The hunt for genes in Drosophila will go on and the evidence will accumulate - which is a problem in and of itself. The Hild et al. annotations are available on a website at Heidelberg  and at the Third Party Annotation database . The latter is preferable, as academic and commercial websites with large datasets are not always stable, despite the good intentions of the scientists. There is also a potential problem of too many informed opinions. Multiple versions of the Drosophila genome annotation from this and future studies could create confusion in the user community and hinder the cross-referencing of large datasets.
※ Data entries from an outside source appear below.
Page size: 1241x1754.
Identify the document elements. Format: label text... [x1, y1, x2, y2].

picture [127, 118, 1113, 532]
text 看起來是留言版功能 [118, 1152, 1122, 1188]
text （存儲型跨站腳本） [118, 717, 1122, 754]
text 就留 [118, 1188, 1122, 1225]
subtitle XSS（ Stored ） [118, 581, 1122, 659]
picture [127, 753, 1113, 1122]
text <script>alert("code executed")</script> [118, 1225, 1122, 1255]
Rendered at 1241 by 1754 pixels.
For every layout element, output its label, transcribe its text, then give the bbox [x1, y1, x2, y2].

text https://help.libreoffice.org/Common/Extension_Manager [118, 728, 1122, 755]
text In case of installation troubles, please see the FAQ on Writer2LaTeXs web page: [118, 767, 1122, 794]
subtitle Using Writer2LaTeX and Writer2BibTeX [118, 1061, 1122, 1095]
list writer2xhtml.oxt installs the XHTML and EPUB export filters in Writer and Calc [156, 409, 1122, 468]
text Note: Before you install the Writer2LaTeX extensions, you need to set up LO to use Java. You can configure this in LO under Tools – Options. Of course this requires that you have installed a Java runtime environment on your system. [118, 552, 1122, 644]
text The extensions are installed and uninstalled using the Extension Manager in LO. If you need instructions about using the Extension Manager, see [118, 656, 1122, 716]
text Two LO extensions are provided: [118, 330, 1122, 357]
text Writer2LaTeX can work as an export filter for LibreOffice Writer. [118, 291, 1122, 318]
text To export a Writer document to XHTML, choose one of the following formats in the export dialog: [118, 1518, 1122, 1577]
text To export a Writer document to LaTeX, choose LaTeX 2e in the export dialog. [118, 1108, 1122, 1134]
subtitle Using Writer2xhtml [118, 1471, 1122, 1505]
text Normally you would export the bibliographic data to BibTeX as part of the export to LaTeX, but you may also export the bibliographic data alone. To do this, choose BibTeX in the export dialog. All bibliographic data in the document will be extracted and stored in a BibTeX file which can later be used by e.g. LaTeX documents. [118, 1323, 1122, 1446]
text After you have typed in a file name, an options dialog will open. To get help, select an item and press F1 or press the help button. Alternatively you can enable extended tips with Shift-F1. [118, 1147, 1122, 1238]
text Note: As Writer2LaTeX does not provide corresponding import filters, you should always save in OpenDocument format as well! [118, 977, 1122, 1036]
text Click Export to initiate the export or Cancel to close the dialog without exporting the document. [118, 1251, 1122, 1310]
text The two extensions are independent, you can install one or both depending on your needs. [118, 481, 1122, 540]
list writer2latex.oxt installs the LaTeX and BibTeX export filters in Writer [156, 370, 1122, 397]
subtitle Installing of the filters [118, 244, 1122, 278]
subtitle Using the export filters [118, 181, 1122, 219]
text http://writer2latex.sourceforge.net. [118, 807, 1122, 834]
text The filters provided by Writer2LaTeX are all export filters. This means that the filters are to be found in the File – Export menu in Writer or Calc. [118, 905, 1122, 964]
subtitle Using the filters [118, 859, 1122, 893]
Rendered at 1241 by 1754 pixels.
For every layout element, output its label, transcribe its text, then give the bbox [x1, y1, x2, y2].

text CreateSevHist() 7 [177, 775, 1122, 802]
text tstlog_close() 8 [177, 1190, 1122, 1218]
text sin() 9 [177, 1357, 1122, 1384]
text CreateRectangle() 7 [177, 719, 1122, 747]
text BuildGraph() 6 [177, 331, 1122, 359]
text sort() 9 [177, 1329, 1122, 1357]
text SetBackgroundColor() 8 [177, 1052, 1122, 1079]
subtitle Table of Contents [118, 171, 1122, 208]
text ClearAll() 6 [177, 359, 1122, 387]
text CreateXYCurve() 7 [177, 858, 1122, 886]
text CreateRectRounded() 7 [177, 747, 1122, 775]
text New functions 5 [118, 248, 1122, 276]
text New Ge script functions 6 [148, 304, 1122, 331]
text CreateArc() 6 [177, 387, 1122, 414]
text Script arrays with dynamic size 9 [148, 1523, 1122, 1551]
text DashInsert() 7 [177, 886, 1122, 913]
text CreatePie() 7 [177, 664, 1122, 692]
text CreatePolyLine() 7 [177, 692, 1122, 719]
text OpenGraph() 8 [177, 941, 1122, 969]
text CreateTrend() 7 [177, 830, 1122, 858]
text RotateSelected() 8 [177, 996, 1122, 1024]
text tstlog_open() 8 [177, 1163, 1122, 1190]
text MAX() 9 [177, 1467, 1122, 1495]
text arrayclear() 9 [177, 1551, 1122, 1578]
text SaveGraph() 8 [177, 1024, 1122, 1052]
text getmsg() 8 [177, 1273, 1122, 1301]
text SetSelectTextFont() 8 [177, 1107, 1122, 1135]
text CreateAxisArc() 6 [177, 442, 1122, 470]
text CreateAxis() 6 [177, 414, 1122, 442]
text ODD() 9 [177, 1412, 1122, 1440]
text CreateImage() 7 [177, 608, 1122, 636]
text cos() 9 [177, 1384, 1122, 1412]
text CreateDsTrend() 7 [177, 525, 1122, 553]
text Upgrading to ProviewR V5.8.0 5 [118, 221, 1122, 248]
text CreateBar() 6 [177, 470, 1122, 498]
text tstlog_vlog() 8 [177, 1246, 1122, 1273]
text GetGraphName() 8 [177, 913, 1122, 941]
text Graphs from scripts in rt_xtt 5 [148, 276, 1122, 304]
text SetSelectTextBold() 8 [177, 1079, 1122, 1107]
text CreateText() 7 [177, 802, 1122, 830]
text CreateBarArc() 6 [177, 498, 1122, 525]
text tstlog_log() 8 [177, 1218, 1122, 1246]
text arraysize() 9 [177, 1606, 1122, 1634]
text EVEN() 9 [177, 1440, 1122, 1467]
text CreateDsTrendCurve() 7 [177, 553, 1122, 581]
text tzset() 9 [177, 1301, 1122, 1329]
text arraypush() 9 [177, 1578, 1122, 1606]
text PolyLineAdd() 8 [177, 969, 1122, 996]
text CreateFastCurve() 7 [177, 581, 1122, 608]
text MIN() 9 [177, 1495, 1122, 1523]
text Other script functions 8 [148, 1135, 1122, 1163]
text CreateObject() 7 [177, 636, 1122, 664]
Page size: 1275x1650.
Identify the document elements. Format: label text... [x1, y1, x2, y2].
Perhaps FlyBase  should maintain the gold standard of genome annotation, displaying the high-confidence gene models (some more of which will be generated as a result of the study by Hild et al.) in the front window. The equally important need to access the lower confidence information, preferably with associated confidence scores, could be met either by supplying access to evidence from FlyBase, or from the Third Party Annotation database or an equivalent 'boutique' database. Regardless of how this dual requirement for conservative annotation and access to the rawer evidence is handled, the problem of data management will continue to grow, as we slowly approach knowing how many genes there are in a fly. Those facing the more daunting human genome annotation should closely watch how the Drosophila community approaches these problems.